§ Given entries:
──────
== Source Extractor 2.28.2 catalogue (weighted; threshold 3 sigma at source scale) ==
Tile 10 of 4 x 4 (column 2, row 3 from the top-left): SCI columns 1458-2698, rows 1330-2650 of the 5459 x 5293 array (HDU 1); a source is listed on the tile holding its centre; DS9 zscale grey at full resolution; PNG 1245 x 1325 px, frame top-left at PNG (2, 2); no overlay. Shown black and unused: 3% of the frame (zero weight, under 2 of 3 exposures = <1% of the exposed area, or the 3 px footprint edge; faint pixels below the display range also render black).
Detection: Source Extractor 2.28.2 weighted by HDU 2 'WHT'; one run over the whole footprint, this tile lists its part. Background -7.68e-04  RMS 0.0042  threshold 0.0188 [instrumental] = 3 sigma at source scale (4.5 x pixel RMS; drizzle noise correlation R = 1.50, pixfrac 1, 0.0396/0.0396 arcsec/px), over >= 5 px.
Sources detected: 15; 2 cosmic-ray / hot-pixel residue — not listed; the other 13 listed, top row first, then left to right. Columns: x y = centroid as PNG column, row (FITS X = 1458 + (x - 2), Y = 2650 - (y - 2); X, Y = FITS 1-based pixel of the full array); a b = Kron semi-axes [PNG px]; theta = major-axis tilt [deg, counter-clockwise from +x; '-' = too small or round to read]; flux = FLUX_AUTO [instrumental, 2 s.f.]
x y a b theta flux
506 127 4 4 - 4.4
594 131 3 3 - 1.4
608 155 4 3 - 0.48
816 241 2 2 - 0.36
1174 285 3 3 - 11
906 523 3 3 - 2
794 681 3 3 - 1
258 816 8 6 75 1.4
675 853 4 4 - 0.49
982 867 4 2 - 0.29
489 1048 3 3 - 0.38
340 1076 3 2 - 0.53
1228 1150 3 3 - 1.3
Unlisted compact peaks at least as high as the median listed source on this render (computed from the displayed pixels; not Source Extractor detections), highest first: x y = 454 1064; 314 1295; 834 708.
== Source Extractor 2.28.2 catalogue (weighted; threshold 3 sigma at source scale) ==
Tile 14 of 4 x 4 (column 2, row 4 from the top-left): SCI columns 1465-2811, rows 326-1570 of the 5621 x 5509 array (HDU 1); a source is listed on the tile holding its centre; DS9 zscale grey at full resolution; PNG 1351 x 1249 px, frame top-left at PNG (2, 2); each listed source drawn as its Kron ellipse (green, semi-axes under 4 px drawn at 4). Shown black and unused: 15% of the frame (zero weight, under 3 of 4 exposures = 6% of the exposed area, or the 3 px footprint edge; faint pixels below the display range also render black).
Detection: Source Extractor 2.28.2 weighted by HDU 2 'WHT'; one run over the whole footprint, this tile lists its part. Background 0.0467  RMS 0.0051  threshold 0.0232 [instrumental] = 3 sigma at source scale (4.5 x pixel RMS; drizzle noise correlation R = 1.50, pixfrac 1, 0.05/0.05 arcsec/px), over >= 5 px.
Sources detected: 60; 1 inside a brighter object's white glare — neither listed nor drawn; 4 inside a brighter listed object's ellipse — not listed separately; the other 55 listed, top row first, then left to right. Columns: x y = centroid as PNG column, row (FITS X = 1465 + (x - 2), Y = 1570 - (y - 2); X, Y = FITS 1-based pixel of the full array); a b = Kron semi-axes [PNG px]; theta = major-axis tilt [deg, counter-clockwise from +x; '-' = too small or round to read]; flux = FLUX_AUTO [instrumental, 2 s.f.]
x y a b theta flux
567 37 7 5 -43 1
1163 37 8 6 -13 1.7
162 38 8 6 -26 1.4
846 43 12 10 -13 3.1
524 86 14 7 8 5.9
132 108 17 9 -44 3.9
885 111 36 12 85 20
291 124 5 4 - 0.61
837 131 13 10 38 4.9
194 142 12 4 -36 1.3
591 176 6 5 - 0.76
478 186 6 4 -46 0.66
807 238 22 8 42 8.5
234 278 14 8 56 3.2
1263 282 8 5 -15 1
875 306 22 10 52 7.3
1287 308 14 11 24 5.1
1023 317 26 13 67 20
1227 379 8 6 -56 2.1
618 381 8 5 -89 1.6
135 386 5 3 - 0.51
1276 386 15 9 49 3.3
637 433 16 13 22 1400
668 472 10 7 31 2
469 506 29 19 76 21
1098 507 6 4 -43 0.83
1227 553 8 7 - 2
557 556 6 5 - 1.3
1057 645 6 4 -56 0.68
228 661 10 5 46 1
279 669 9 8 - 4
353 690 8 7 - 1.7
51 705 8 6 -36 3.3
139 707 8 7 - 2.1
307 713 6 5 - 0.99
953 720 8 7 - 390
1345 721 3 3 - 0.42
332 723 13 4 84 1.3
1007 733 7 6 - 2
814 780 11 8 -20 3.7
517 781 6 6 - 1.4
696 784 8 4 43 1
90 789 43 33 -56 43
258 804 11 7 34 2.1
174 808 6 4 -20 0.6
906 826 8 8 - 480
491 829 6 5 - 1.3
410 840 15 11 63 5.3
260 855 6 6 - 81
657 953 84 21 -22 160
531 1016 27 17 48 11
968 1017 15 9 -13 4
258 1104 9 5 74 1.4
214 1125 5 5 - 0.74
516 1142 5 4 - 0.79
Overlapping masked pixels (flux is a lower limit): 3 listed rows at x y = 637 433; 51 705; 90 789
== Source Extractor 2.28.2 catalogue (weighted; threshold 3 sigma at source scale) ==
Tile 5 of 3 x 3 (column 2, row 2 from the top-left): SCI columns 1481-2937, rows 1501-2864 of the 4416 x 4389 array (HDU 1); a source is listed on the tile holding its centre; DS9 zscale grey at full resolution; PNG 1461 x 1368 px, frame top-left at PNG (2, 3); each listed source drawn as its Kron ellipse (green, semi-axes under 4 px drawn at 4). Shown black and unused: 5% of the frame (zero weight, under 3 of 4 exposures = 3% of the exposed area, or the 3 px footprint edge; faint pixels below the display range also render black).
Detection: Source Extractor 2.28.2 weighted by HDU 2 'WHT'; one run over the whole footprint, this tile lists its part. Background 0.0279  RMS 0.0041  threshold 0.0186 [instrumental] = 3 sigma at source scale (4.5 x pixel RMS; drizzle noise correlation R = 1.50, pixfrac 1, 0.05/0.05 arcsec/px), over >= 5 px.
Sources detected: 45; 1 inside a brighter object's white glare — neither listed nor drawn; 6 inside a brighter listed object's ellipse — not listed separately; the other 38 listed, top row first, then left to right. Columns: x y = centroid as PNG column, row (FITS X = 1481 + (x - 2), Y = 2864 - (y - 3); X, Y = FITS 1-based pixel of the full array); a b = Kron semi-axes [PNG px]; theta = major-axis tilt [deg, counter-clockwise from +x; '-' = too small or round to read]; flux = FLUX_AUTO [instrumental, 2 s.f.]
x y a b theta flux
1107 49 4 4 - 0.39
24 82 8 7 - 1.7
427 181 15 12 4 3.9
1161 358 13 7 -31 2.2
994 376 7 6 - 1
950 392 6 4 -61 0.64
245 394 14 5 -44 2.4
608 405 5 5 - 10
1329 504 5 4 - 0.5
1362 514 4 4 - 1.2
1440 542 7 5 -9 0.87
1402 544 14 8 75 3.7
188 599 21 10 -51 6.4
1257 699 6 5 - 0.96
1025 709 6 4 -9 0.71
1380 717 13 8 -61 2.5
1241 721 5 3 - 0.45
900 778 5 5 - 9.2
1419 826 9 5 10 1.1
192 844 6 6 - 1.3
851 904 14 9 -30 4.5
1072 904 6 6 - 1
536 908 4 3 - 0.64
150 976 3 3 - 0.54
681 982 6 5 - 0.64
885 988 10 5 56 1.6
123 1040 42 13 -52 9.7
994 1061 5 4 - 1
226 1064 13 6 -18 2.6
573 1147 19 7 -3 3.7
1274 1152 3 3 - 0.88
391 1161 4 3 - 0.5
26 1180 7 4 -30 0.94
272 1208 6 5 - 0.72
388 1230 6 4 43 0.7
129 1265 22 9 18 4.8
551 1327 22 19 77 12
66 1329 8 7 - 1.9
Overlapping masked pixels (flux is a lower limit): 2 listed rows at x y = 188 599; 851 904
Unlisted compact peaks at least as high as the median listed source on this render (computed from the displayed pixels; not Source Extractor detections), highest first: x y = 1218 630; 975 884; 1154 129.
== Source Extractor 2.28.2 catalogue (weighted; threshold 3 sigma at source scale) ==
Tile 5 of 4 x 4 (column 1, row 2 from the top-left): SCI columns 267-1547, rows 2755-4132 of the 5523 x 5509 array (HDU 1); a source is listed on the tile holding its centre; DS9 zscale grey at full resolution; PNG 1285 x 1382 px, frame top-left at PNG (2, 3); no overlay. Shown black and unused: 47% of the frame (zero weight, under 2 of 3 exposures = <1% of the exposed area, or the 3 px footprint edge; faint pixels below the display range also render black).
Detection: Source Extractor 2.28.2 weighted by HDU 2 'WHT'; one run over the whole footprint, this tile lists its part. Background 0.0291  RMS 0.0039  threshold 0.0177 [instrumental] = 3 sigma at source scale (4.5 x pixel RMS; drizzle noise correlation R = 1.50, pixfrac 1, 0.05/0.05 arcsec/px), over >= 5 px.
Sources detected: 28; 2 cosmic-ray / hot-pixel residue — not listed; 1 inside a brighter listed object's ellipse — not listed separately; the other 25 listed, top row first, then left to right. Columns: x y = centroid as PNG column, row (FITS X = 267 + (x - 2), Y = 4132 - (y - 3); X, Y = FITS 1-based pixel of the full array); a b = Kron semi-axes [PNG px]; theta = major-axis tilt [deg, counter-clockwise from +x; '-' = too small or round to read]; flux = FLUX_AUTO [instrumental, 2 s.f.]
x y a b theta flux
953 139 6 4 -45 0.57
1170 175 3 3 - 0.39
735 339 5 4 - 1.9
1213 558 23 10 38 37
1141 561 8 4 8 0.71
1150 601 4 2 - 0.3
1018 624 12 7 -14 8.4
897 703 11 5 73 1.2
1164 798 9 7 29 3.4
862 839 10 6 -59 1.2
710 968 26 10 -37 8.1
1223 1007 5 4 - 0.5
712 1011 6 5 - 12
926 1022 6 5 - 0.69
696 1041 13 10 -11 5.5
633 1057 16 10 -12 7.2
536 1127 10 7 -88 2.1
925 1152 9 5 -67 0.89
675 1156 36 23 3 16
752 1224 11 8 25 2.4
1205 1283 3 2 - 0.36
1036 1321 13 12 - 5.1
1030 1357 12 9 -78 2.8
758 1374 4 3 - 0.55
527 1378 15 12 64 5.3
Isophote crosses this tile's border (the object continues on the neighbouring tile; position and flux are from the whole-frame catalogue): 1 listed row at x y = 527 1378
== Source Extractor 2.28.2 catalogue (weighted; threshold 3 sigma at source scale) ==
──────
Rewrite the data from its first line through the line containing "Tile 10 of 4", replacing "catalogue" with "catalog" and keeping everything else the same.

== Source Extractor 2.28.2 catalog (weighted; threshold 3 sigma at source scale) ==
Tile 10 of 4 x 4 (column 2, row 3 from the top-left): SCI columns 1458-2698, rows 1330-2650 of the 5459 x 5293 array (HDU 1); a source is listed on the tile holding its centre; DS9 zscale grey at full resolution; PNG 1245 x 1325 px, frame top-left at PNG (2, 2); no overlay. Shown black and unused: 3% of the frame (zero weight, under 2 of 3 exposures = <1% of the exposed area, or the 3 px footprint edge; faint pixels below the display range also render black).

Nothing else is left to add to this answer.